- Prompt
Retype every line of the listing below verbatim, leaving the pictures out of your answer.

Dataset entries

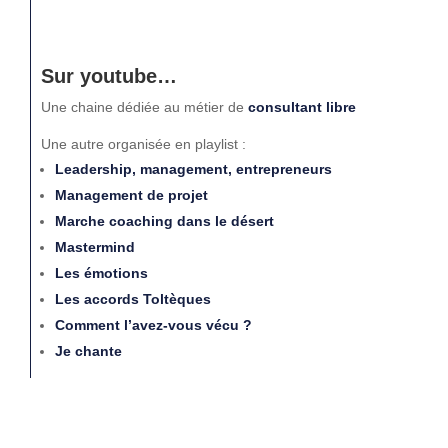
Sur youtube…
Une chaine dédiée au métier de
consultant libre
Une autre organisée en playlist :
Leadership, management, entrepreneurs
Management de projet
Marche coaching dans le désert
Mastermind
Les émotions
Les accords Toltèques
Comment l’avez-vous vécu ?
Je chante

- Answer space
Sur youtube…
Une chaine dédiée au métier de
consultant libre
Une autre organisée en playlist :
Leadership, management, entrepreneurs
Management de projet
Marche coaching dans le désert
Mastermind
Les émotions
Les accords Toltèques
Comment l’avez-vous vécu ?
Je chante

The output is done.